Wednesday 31 October 2012

India lost war with China but won Arunachal’s heart







Writers and historians say India lost the 1962 Sino-Indian War to the invading Chinese People’s Liberation Army (PLA) in the erstwhile North Eastern Frontier Agency(Nefa), now Arunachal Pradesh. But, not many people are aware that despite the defeat, Indian nationalism in the form of Hindi won a long-drawn war of language crisis in the state.
“Hum Chini ke haath ladai to haar gaye, lekin Hindustan ke liye jung jeete the. (We lost the war in the hands of the Chinese, but we won it for India),” says 47-year-old Tsering Wange, adviser of Arunachal Pradesh Tour Operators Association, in Bomdila, which was the headquarters of Kameng sector during the war.


Born after the 1962 war, Wange, who’s a new generation entrepreneur, feels the war was in fact a blessing in disguise for the various Arunachali tribes who hardly understood each other before 1962.
With an area of 83,743 sq km and a population of 13.82 lakh as per the 2011 census, Arunachal Pradesh is inhabited by 26 major tribes and over 100 sub-tribes.
The war changed the course of India’s history and, eventually, Arunachal Pradesh was born. As on today, Indian nationalism runs high among the people of Arunachal in the entire trouble-torn northeast.

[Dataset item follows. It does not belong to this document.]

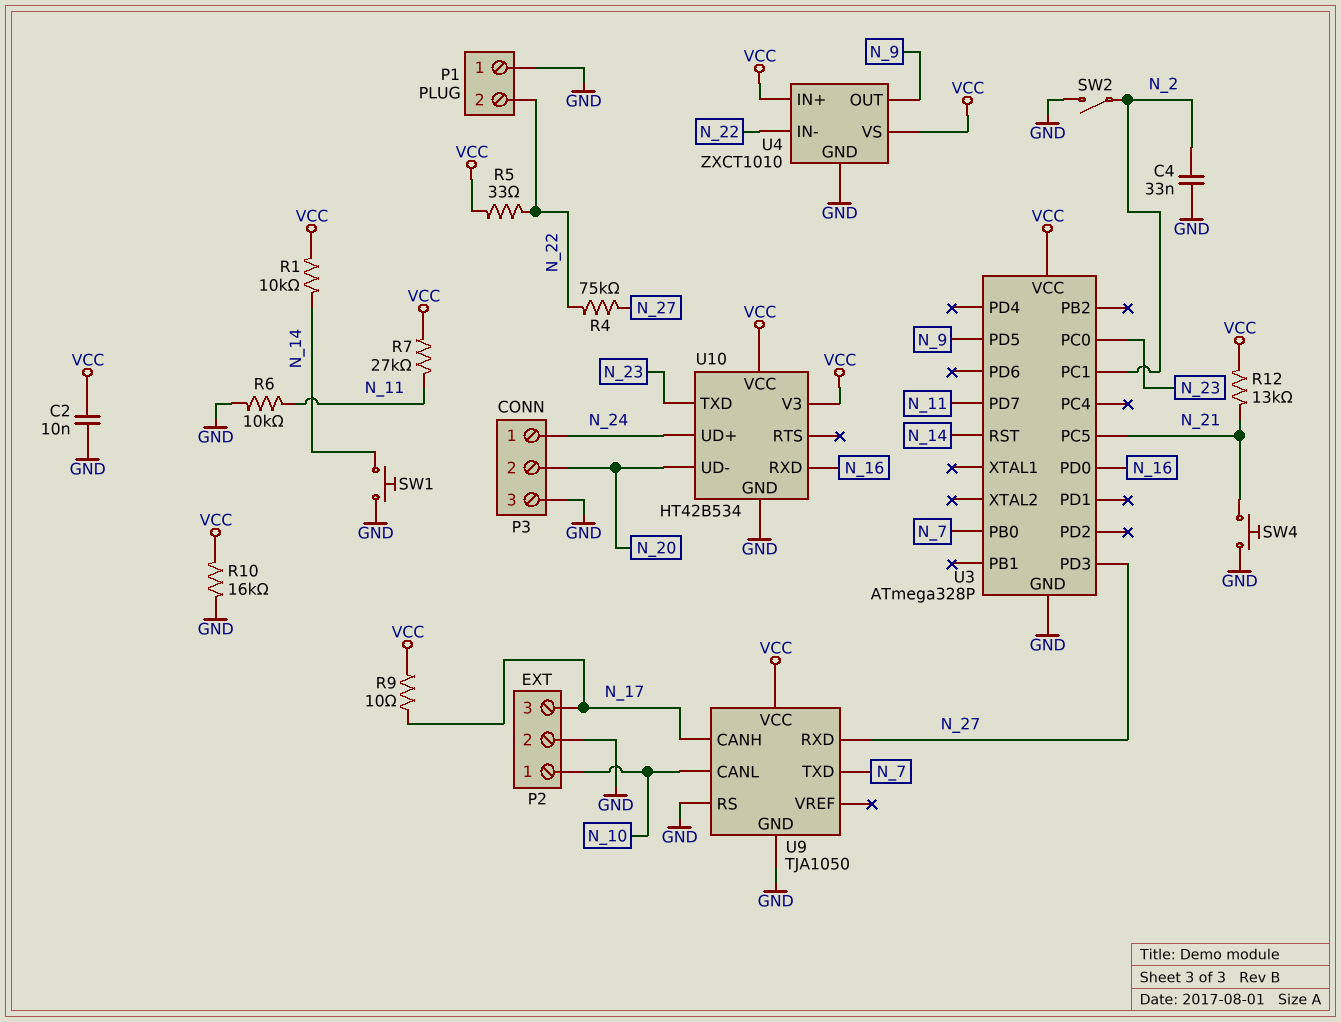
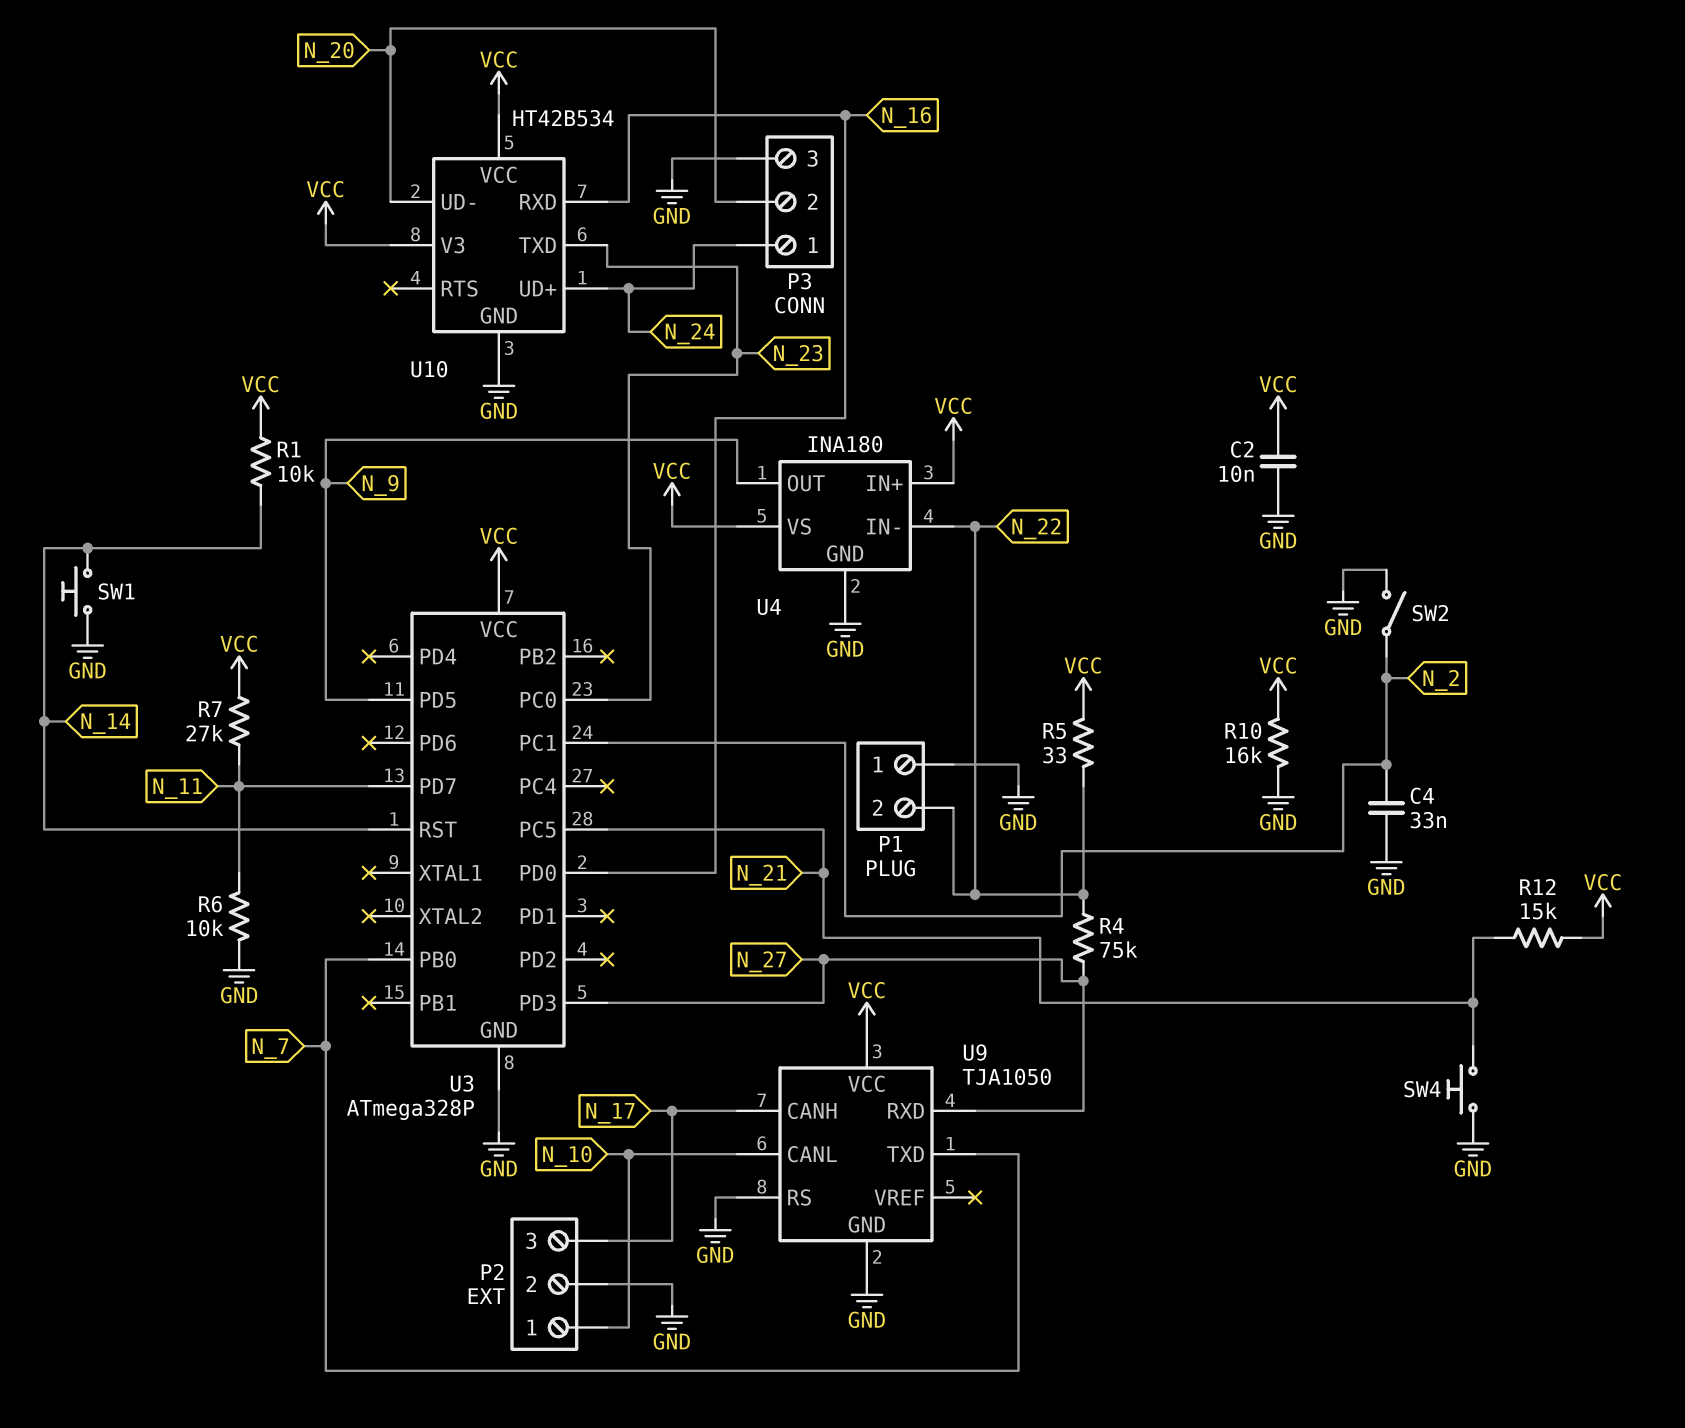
R9: 10 (N_17, VCC) -> none
R12: 13k (N_21, VCC) -> 15k (N_21, VCC)
U4: ZXCT1010 -> INA180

Before the war, Arunachal tribes would learn Assamese in order to be able to communicate with each other and to carry out trade with the people of the Brahmaputra valley. But as New Delhi troops were pumped into Nefa, the locals had to learn Hindi to interact with the soldiers of the Indian Army and the Border Road Task Force (BRTF) employees, who were mainly from the Hindi heartland, explains 63-year-old Dorjee Tsering, who runs a private school called Guru Padma Sambhava Memorial School, at Bomdila.

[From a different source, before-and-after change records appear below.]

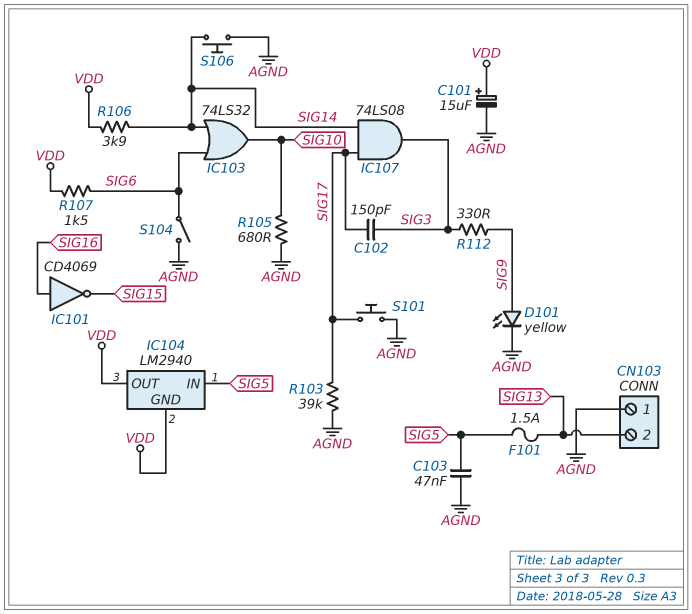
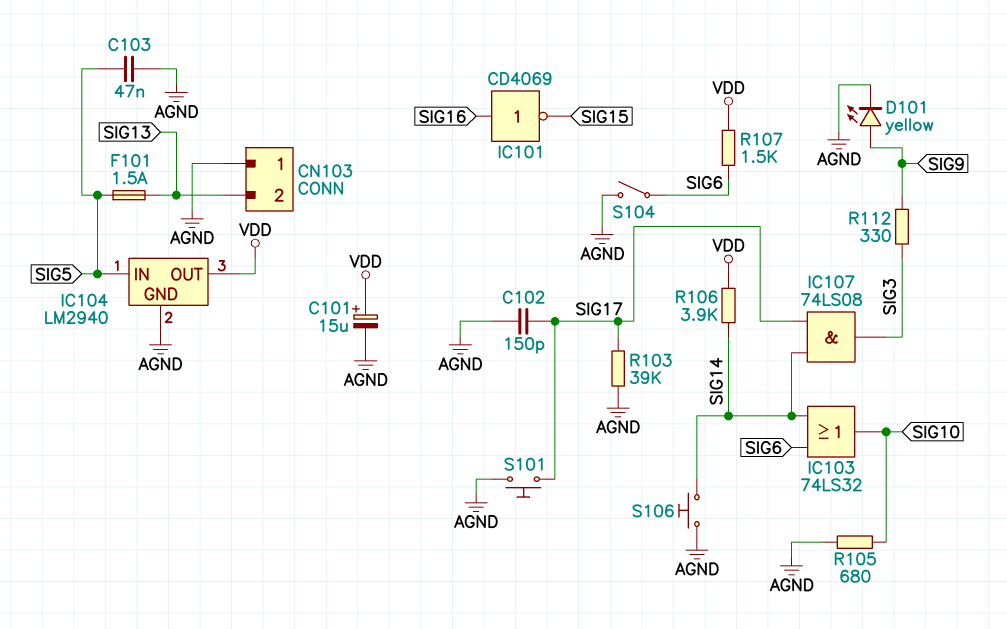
C102: 150pF (SIG3, SIG17) -> 150pF (AGND, SIG17)
IC104 pin GND: VDD -> AGND

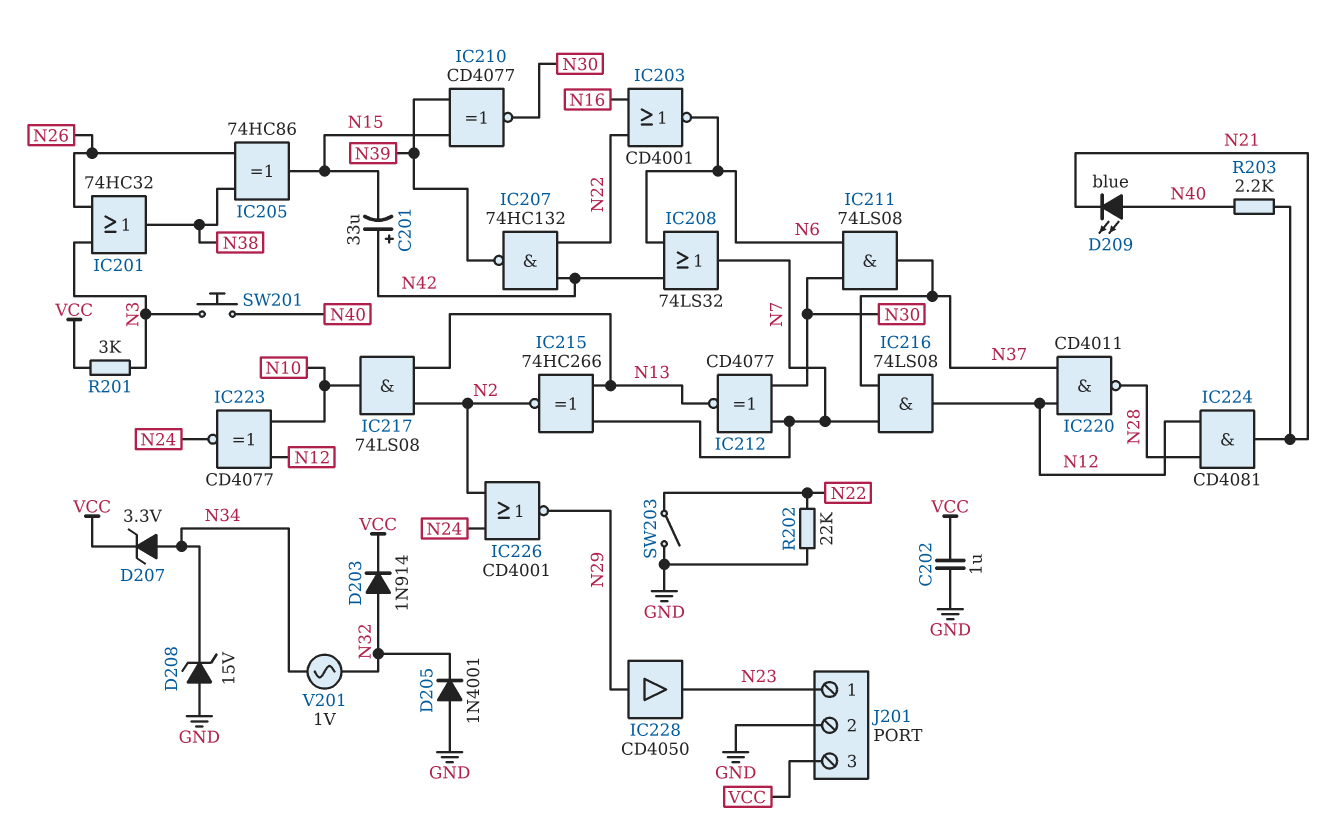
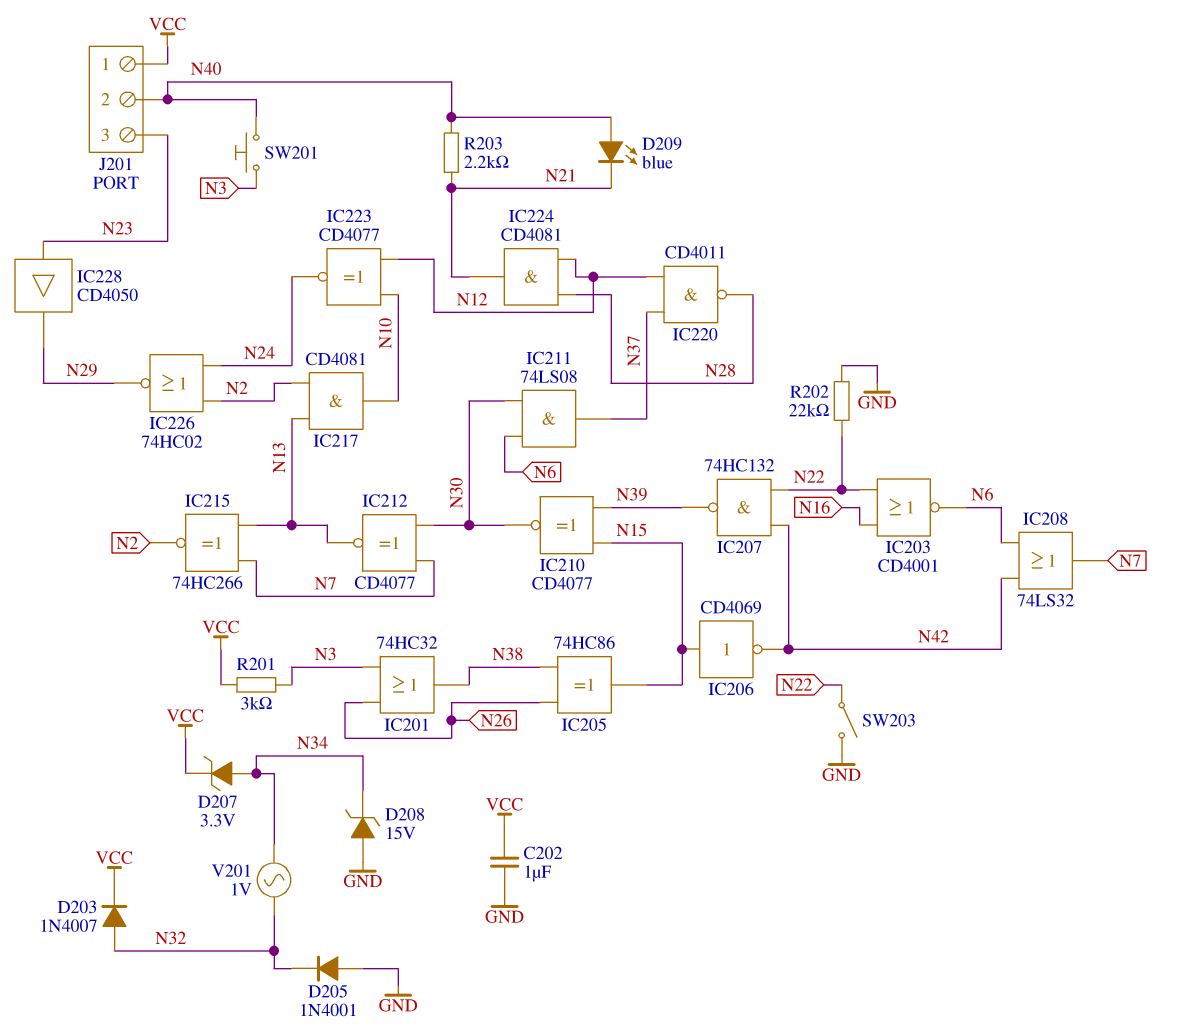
C201: 33uF (plus N42, minus N15) -> none
D203: diode 1N914 (A N32, K VCC) -> diode 1N4007 (A N32, K VCC)
IC206: none -> NOT CD4069 (in N15, out N42)
IC216: AND 74LS08 (in N7, in N37, out N12) -> none
IC217: AND 74LS08 (in N2, in N13, out N10) -> AND CD4081 (in N2, in N13, out N10)
IC226: NOR CD4001 (in N2, in N24, out N29) -> NOR 74HC02 (in N2, in N24, out N29)
IC228: buffer CD4050 (in N29, out N23) -> buffer CD4050 (in N23, out N29)
J201 pin 1: N23 -> VCC
J201 pin 2: GND -> N40
J201 pin 3: VCC -> N23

As the Army did not have porters during the war, they took the help of tribal villagers to carry food and ammunition. Soon, the tribals started picking up Hindi from them. The administrative officers and teachers who first landed in Nefa were also from Hindi-speaking states and this led to Arunachal residents adopting Hindi as their second language.

At present, Hindi has become the lingua-franca of several Arunachal tribes. The debates in the Arunachal Pradesh assembly take place in Hindi. Arunachal is the only state outside the country’s Hindi heartland to use the language in the assembly.
“We are proud that the people of Arunachal speak better Hindi than any other non-Hindi speaking state in the south, east or northeast. People from the state can communicate better than other northeast natives when they travel to Delhi, Mumbai and other northern states,” says Lhakpa Tsering, a border roads contractor from Dirang village.

The 39-year-old Lhakpa, a Monpa tribal, said the older generation of Arunachal natives, before the 1962 war, was better versed with Assamese. But the post-1962 generation prefers Hindi to Assamese. “I speak in Hindi when I interact with my friends from other Arunachal tribes,” he adds.
D K Thongdok, a former minister and author of the book ‘War on Buddha, a book on Chinese Aggression, 1962′, informs that the war led to the birth of Arunachal Pradesh in 1972, with the then Prime Minister Indira Gandhi making it a Union territory. Arunachal attained statehood later, in 1987, when Rajiv Gandhi was the Prime Minister.

“The war brought all the different tribes of Nefa together and the sufferings experienced by the civilians during the war led to resentment among people against Chinese. Indian nationalism ran high among the tribals, uniting them. People saw how the Indian jawans fought the war bravely, but got defeated. The villagers carried the dead soldiers for cremation on their backs,” elaborates Thongdok, who was then a 13-year-old boy.

According to Thongdok, Nefa was under the external affairs ministry and was almost like a buffer zone between China and India. The tribes inhabiting the Himalayan hilly tracts hardly knew each other’s languages and dialects. They only interacted with the Assamese people in the Brahmaputra plains.
“A common language was required for the tribes to speak to each other and it was Hindi which ultimately got that coveted place. In the state assembly, we conduct our debates in Hindi as English-educated MLAs are few in number and all of them know Hindi,” he added.

Thus, Hindi won the hearts of the Arunachal tribes after the war and instilled a spirit of Indian nationalism in the psyche of the people. The language became a binding force for the different tribes, concludes Thongdok, who belongs to Sertukpen tribe of Rupa village.